高額な退職金に「民間とくらべればまあまあ」
 共産党の矢島議員は、「外務省不祥事で退任した3人の元次官の退職金は9500万円から8900万円、BSE問題で退職した前次官も8900万円近い。高額退職金は国民のきびしい批判の対象だ。今回、一部是正したと言ってもきわめて不十分だ。また、『官民比較による均衡』としてきたにもかかわらず、公務員の指定職は、民間企業役員との比較調査すらやっていない。これこそきちんとやるべきではないのか」と政府を追及しました。

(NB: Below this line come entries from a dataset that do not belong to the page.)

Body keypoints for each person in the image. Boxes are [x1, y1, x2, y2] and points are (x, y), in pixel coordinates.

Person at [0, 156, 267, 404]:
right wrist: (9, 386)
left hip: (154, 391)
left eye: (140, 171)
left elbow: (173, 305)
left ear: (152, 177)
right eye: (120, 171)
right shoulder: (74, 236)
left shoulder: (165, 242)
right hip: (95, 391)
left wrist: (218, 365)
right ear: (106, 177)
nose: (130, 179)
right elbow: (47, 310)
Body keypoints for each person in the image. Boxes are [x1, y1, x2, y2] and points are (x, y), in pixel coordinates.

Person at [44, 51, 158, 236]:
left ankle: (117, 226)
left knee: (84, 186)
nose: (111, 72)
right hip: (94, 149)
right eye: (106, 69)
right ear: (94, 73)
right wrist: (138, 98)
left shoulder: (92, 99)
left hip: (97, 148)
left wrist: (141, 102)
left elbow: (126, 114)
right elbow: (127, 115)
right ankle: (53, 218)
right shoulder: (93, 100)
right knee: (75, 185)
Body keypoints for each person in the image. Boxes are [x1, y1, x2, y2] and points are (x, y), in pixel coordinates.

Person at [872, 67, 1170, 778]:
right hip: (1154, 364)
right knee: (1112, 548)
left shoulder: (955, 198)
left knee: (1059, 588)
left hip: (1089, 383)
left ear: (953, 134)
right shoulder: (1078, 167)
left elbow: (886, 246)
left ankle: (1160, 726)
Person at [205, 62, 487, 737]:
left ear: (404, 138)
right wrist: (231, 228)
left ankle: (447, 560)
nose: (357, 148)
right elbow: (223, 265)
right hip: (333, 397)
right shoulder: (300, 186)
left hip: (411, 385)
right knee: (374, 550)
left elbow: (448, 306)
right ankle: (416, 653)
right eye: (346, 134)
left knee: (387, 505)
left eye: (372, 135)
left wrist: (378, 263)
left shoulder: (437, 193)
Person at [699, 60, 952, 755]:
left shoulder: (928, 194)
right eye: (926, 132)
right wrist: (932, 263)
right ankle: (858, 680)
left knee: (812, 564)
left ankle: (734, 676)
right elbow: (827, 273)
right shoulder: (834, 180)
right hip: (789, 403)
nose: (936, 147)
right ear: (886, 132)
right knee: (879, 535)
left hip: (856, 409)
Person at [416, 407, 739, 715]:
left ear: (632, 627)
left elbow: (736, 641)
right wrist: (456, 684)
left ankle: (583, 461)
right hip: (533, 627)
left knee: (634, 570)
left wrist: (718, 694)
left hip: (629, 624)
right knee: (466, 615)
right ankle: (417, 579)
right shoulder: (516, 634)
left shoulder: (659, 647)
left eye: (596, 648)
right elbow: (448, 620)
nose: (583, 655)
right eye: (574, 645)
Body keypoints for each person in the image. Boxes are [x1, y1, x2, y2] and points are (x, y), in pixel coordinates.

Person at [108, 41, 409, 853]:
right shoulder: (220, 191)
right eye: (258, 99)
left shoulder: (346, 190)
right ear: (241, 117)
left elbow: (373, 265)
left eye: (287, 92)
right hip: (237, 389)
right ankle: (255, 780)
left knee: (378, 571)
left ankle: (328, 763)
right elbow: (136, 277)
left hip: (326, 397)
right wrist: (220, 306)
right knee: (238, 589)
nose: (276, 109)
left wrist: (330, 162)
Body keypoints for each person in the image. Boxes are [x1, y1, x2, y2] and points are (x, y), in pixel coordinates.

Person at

 片山大臣は、「改正によって、次官クラスで1100万円の削減となる。民間とくらべればまあまあではないか」などと答弁し、「企業役員の実態調査をしようと思っても、民間は本当のことを言わない。それに、重役になる前に退職金をもらう場合もあって、なかなか難しい」としながらも、「今後の検討課題だ」と答弁しました。

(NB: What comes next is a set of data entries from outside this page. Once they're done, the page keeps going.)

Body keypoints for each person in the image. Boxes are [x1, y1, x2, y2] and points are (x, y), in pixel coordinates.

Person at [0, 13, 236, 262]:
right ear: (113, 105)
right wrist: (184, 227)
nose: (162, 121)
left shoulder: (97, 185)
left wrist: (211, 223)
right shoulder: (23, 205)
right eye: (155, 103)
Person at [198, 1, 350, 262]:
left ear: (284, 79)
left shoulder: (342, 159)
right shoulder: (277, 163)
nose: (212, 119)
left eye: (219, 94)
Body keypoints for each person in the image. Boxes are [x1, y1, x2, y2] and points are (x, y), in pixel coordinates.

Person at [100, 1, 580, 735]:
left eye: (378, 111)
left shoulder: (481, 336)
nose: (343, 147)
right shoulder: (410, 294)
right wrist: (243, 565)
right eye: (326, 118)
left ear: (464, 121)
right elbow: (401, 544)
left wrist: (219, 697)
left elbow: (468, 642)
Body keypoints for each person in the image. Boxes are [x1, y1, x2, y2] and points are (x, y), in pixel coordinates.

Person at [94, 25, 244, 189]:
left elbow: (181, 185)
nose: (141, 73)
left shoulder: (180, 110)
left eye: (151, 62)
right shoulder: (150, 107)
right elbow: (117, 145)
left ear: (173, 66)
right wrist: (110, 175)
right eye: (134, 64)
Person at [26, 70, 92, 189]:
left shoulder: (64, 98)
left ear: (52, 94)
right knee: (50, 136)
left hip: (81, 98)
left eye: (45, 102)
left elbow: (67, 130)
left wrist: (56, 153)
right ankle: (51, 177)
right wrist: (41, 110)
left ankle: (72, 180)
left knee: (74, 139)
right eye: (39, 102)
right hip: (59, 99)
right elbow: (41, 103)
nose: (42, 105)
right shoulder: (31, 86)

 さらに、労働組合との交渉にかかわって、矢島議員は、「政府も、退職手当の性格は、勤続報償、生活保障、賃金後払いの要素が不可分に混合しているとのべてきた。賃金後払いとしての性格がふくまれているならば、勤務条件にかかわる問題であり、それならば、昨年11月のILO勧告も示している『労働組合との意味のある対話』、つまり、労使交渉による決定が必要だったのではないか」と追及しました。
 片山大臣は、「基本は勤務報償だ。勤務条件ではないと考えるが、労働組合の意見交換は十分にすべきだ」とのべたことに対して、「それでは、労働組合との意見交換や対話はどの程度すすんでいるのか」と矢島議員がただすと、「退職手当の検討の過程では、労働組合から要求のあった経過措置を受けいれた。公務員制度改革については、大きな課題であり、100%納得はえられないかもしれないが、合意を得るよう努力すべきだ」と答弁しました。

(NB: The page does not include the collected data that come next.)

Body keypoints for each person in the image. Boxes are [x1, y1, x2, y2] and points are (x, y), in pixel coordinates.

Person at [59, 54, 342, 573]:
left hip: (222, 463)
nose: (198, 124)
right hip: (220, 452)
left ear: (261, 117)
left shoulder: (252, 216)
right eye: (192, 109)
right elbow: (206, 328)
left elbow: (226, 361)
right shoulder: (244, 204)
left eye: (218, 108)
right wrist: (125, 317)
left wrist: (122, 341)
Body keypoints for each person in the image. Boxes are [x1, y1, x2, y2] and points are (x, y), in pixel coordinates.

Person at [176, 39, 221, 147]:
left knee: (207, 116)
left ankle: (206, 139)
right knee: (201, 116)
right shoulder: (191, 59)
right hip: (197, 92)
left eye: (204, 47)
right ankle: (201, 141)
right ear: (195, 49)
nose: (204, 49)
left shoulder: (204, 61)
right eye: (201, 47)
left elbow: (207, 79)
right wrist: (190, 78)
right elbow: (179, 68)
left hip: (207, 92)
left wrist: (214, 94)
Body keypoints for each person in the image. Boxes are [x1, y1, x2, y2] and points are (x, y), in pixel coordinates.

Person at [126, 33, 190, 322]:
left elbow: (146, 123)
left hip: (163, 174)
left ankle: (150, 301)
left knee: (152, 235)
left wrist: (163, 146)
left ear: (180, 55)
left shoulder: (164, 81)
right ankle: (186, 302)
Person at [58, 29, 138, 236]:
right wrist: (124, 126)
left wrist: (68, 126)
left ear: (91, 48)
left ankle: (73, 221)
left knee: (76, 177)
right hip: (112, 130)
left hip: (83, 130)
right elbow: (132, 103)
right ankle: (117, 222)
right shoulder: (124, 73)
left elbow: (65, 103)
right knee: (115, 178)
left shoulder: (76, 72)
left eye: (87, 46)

 最後に質問に立った社民党の重野議員は、「今回の改訂で退職金の二重取りがなくなるというが、国から特殊法人や独立行政法人に出向した場合、国に復帰せずに役員にとどまったほうが退職金が多くなる場合もある。つまり、天下りを禁止しない限り、国民の批判に応えることにはならない」と問題点を指摘しました。
 総務省久山人事・恩給局長は、「そうしたことがないように法人の規定整備を検討している」とし、片山総務大臣は、「法人に行きっぱなしではなく、国に帰ってもらい、そのうえで二重取りさせないことが今回の法改正の趣旨だ」とし、「天下り」禁止の求めに対しては答弁を避けました。
 約2時間の質疑ののち、最後に、共産党の春名直章議員が反対討論に立ち、「高級官僚への高額退職金に対する措置はきわめて不十分。国民のきびしい批判に応えるにはほど遠い内容だ。また、退職手当の引き下率6%は、本俸2%引き下げと合わせると8%を超える引き下げとなり、一般公務員の家計や生涯設計に与える影響が大きい。高級官僚の特権的待遇を温存し、一般公務員に犠牲を強いる法案には反対する」と主張しました。
 しかし、その後の採決では、共産・社民が反対、その他の各党が賛成し、法案は採択されました。
 退職手当改悪法案は、17日の衆議院本会議で審議される見込みとなっています。
 参議院に送られた場合にも、公務労組連絡会として、傍聴行動にとりくみ、引き続き法案審議への監視を強めていきます。